▶ [Required action]: Arrange the stretch from the line containing "kuunnella, semminkin kun kappaleissa on" through the line containing "varsinainen haitta." as a Markdown table with the columns No. and Line, numbering each row and leaving out any blank lines.

▶ [Information]:
┌────────

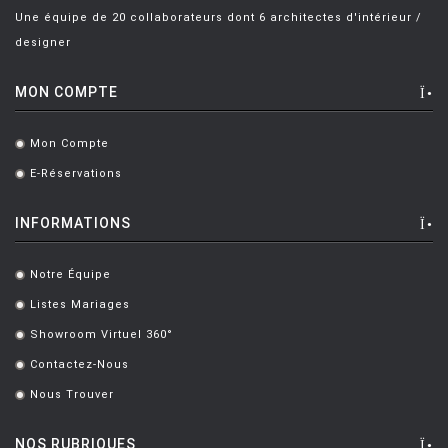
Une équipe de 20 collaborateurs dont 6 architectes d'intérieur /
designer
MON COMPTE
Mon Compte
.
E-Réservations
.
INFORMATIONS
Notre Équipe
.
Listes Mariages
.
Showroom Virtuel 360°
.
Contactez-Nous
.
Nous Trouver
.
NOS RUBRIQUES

└────────
┌────────

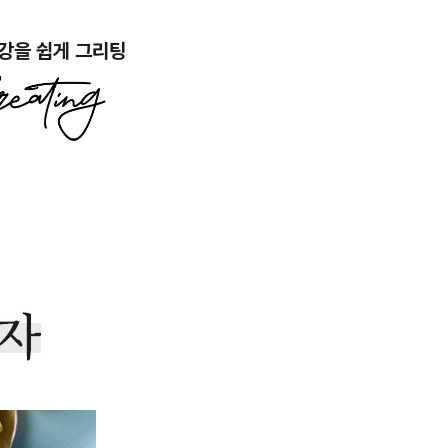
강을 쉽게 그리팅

└────────
┌────────

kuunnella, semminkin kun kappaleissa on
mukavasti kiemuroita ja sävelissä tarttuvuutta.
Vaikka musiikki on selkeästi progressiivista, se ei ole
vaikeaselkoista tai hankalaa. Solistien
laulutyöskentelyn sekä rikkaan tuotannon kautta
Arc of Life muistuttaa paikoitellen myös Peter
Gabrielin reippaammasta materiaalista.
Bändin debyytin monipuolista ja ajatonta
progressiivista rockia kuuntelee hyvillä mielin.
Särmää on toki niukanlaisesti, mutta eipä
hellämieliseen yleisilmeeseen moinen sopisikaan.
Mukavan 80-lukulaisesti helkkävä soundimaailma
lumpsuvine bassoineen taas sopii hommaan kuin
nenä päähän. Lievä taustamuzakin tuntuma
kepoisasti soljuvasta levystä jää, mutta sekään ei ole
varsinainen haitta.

└────────

▶ [Solution]:
| No. | Line |
|---|---|
| 1 | kuunnella, semminkin kun kappaleissa on |
| 2 | mukavasti kiemuroita ja sävelissä tarttuvuutta. |
| 3 | Vaikka musiikki on selkeästi progressiivista, se ei ole |
| 4 | vaikeaselkoista tai hankalaa. Solistien |
| 5 | laulutyöskentelyn sekä rikkaan tuotannon kautta |
| 6 | Arc of Life muistuttaa paikoitellen myös Peter |
| 7 | Gabrielin reippaammasta materiaalista. |
| 8 | Bändin debyytin monipuolista ja ajatonta |
| 9 | progressiivista rockia kuuntelee hyvillä mielin. |
| 10 | Särmää on toki niukanlaisesti, mutta eipä |
| 11 | hellämieliseen yleisilmeeseen moinen sopisikaan. |
| 12 | Mukavan 80-lukulaisesti helkkävä soundimaailma |
| 13 | lumpsuvine bassoineen taas sopii hommaan kuin |
| 14 | nenä päähän. Lievä taustamuzakin tuntuma |
| 15 | kepoisasti soljuvasta levystä jää, mutta sekään ei ole |
| 16 | varsinainen haitta. |